Ecofoodomics is proposed as an epistemological tool, to build a non-concept, that integrates, that deconstructs, and at the same time releases other paradigms to give language to the phenomena inherent in the act of eating and its object the food.

4. Conclusion

Throughout history and depending on causal theory, the sciences have had a fundamental problem when terms are used from a scientific context to characterize a reality within another scientific context. From the philosophical thought, it goes back to the approaches of Thomas Hobbes (Leviathan), who points out that the human condition was derived from his understanding of human biology, being the biological inevitability that made men what they were. So, the question is to extend the reductionist approach of biology to contribute to ensuring important factors that influence the appreciation of knowledge.
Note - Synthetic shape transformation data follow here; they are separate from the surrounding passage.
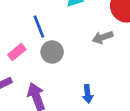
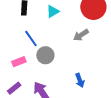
pink rectangle: (17, 52) -> (19, 62), turned 32

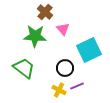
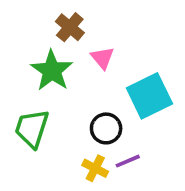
green star: (35, 36) -> (52, 71), turned 30
green trapezoid: (24, 68) -> (32, 128), turned -110

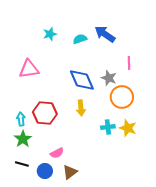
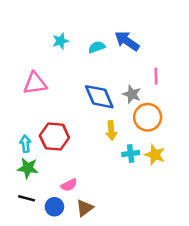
yellow arrow: (81, 108) -> (111, 131), moved
green star: (23, 139) -> (28, 168), turned -30

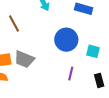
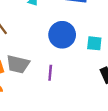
purple line: (71, 74) -> (50, 73), moved

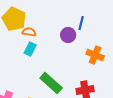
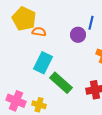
cyan rectangle: (30, 49) -> (43, 63), moved, size x1.5

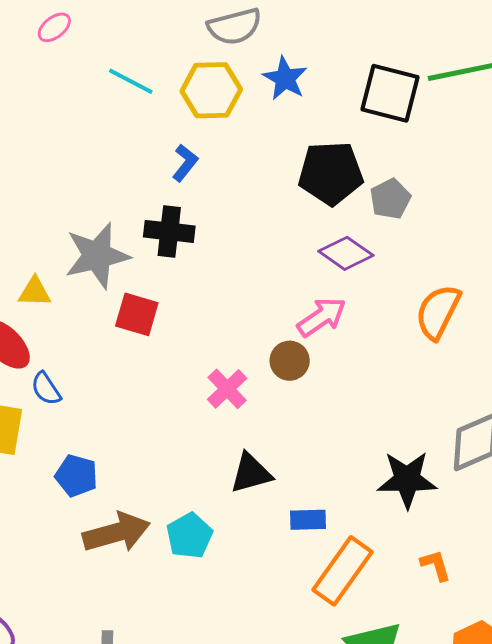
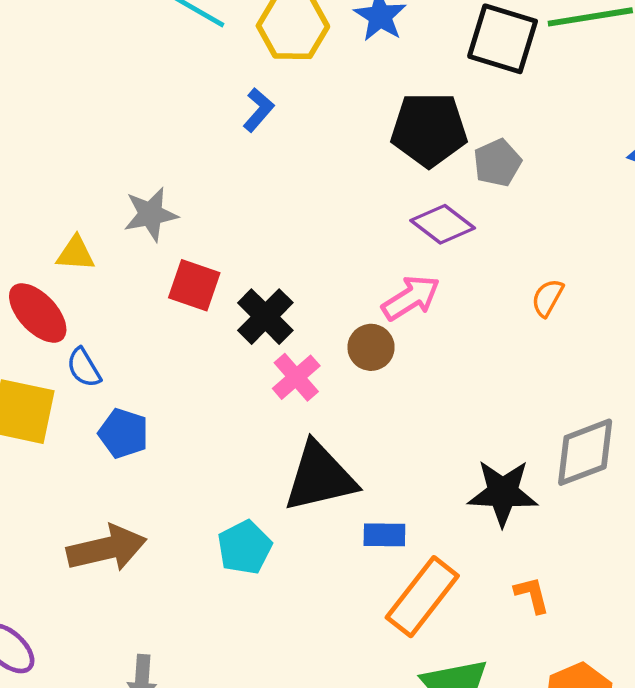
black cross: (169, 231) -> (265, 317), moved, turned 36
gray star: (97, 256) -> (151, 214), size x0.7
orange semicircle: (438, 312) -> (548, 298), size x0.6
black triangle: (251, 473) -> (320, 477), size x1.5
blue pentagon: (76, 476) -> (123, 433), moved
brown arrow: (116, 532) -> (107, 548), moved

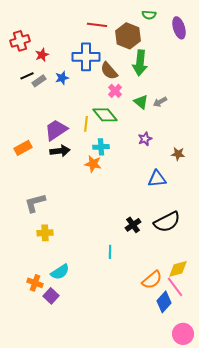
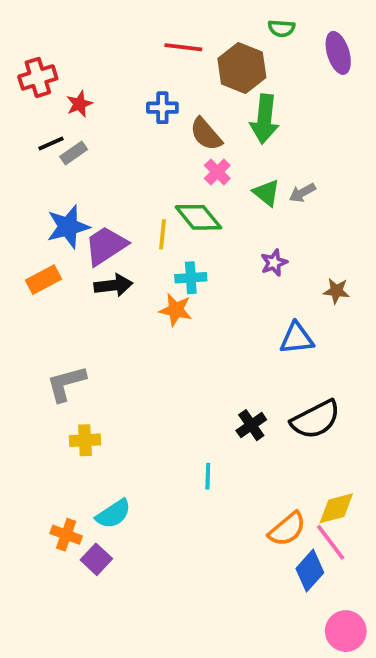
blue cross: (86, 57) -> (162, 108), size x0.6
blue star: (62, 78) -> (68, 227), moved, size x1.6

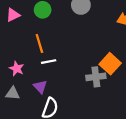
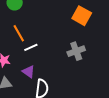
orange square: (110, 64) -> (82, 16), moved

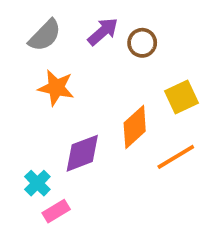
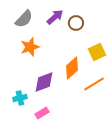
orange star: (56, 88) -> (30, 47), turned -30
cyan cross: (37, 183) -> (20, 98), turned 32
pink rectangle: (56, 211) -> (42, 113), moved

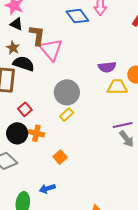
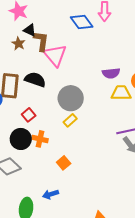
black triangle: (16, 24) -> (30, 30), moved
brown star: (13, 48) -> (18, 43), moved
black semicircle: (24, 64) -> (35, 80), moved

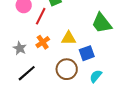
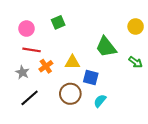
red line: (41, 16) -> (32, 50), moved, turned 72
blue square: (87, 53) -> (91, 77), turned 35

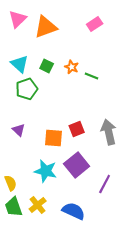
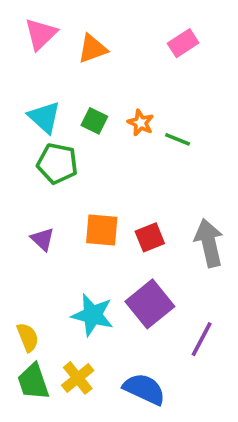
orange triangle: (46, 27) -> (92, 49), size x0.7
green pentagon: (27, 89) -> (57, 163), turned 30
orange square: (54, 138) -> (102, 230), moved

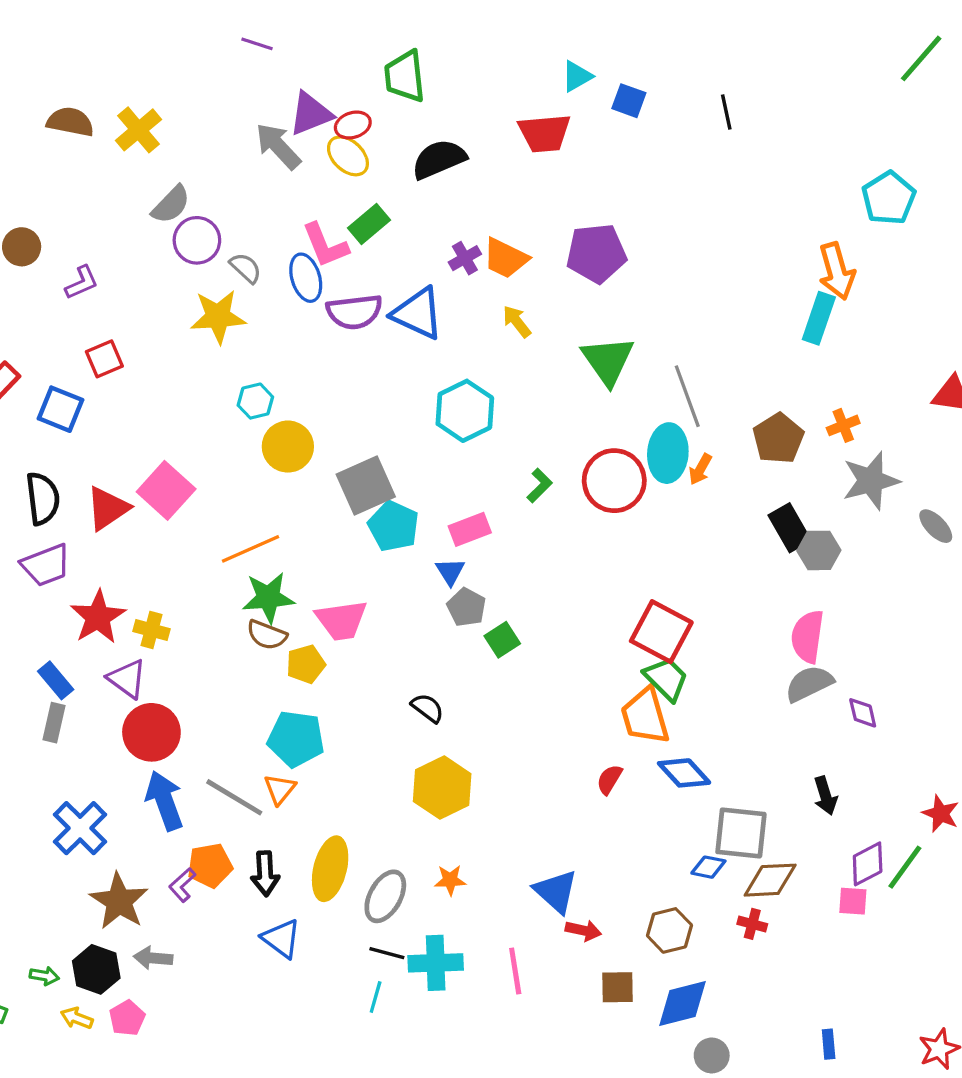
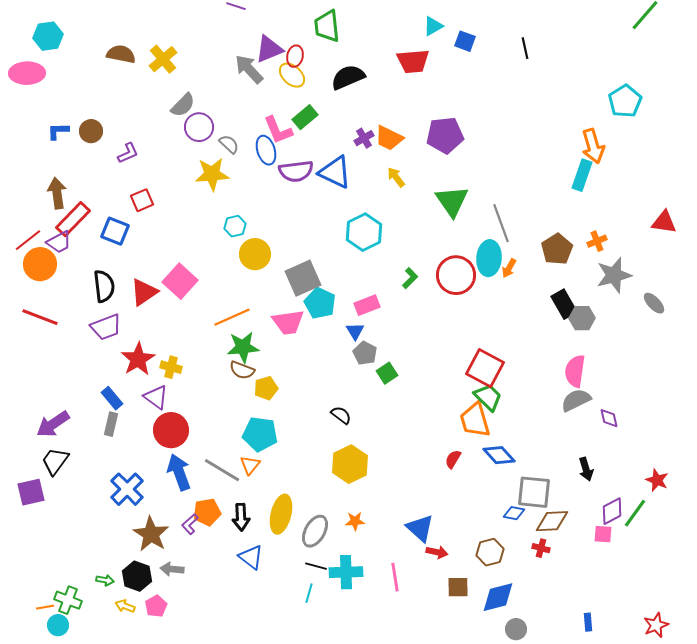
red ellipse: (353, 125) -> (295, 56), turned -60
pink trapezoid: (341, 620) -> (288, 322), moved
In the food and nutrition sciences, there are deformations in the production of knowledge, where only the biological mechanistic that constitutes the belonging of man is considered, without taking into account the influence of his environment and culture (currently the microbiome advances add complexity to knowledge).
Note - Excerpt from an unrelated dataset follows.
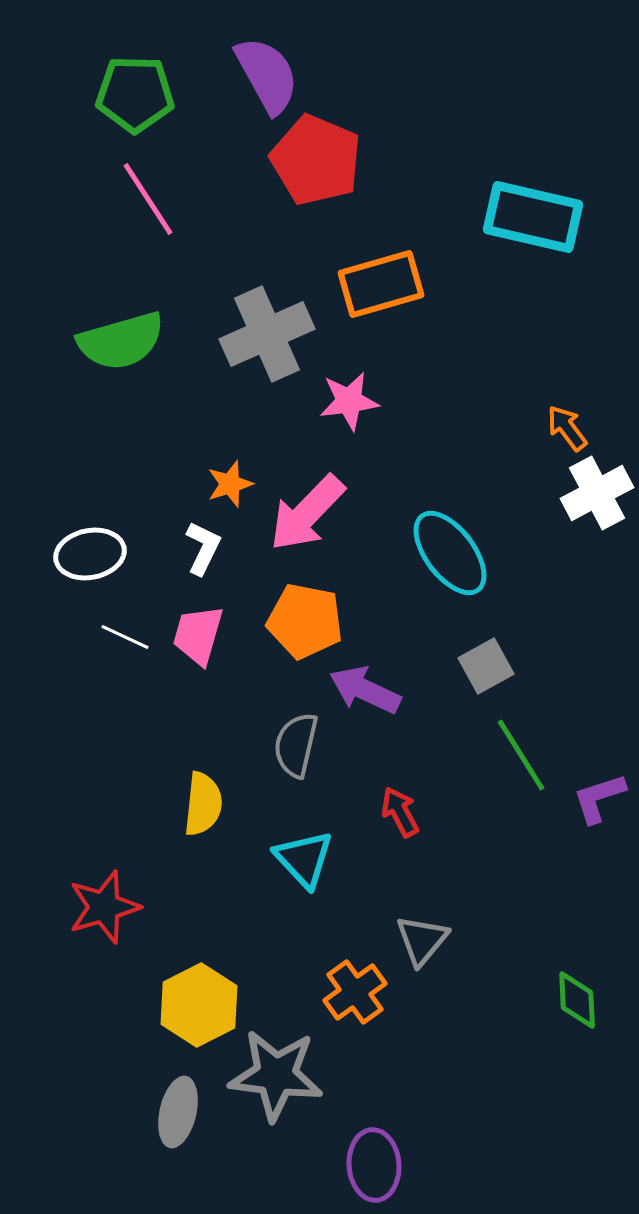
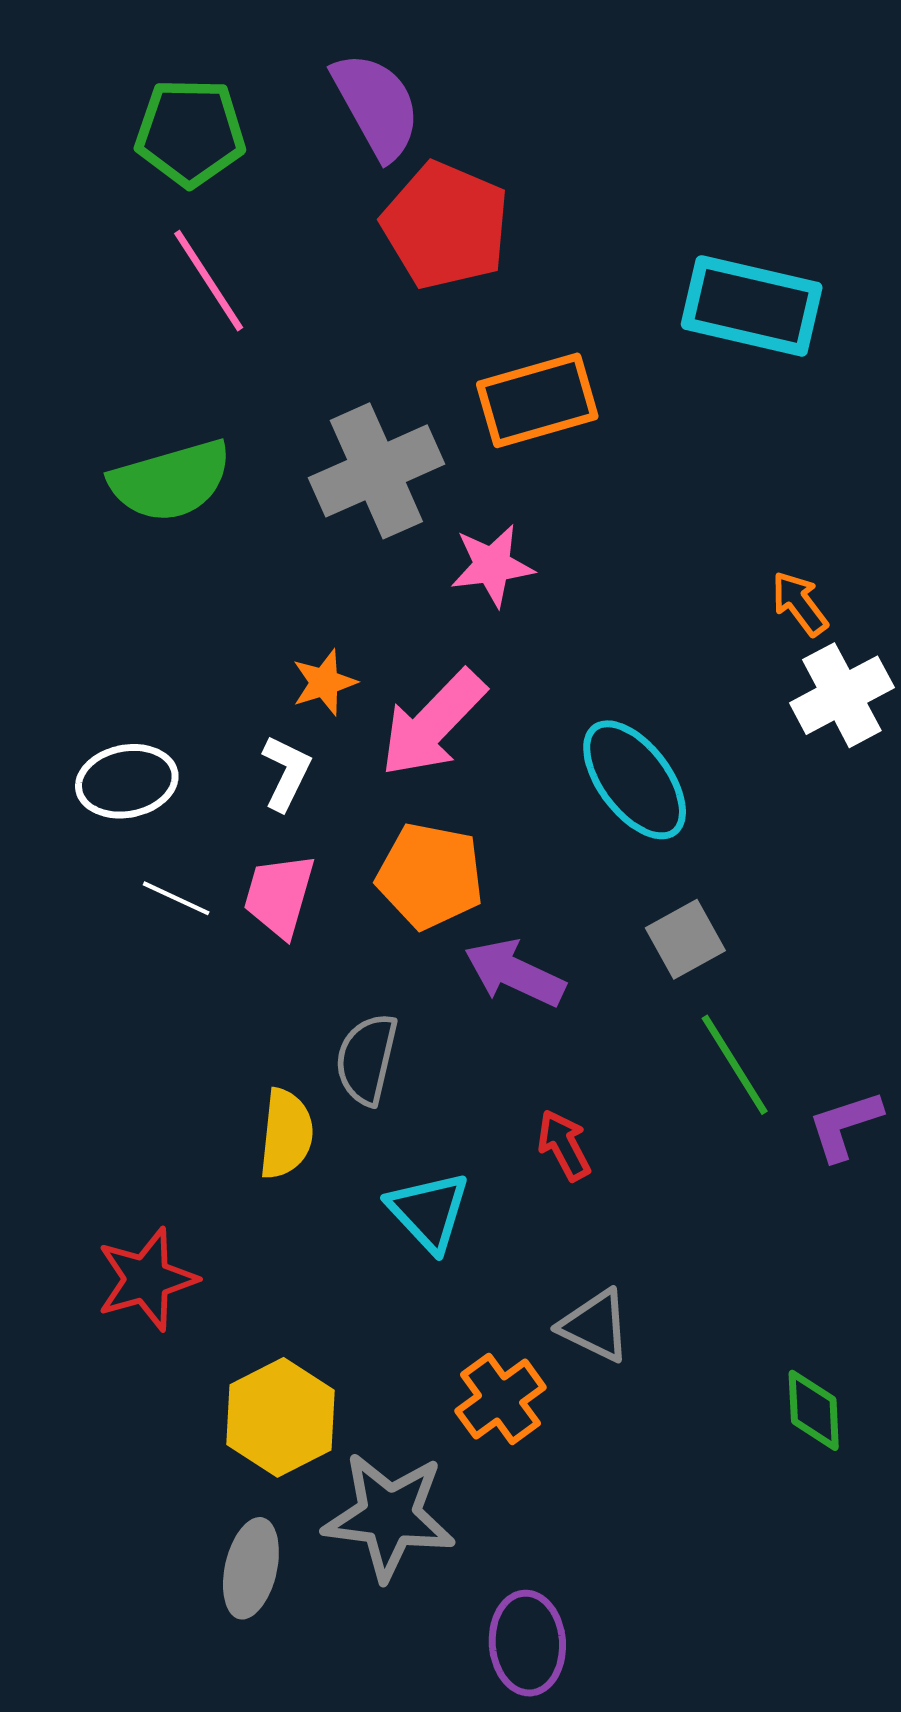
gray semicircle: (296, 745) -> (367, 1059), moved
gray triangle: (422, 940) -> (595, 1326), turned -44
Food Epistemology is proposed to start the analysis from the complexity, which consists of a circle of knowledge that works by attracting each other and whose process allows conceiving the transdisciplinary reorganization of knowledge [40] . The link between complexity and deconstruction is proposed, on the one hand, refers to the investigated realities, a complexity of phenomena irreducible to a single dimension and whose meanings depend strongly on the context; and on the other, to the intellectual effort to understand them, through the elaboration of models that take into account the context. The progress of critical thinking is linked to the ability to react against the fragmentation of knowledge [15] .

Competing Interests

The authors declare that the research was conducted in the absence of any commercial or financial relationships that could be construed as a potential conflict of interest.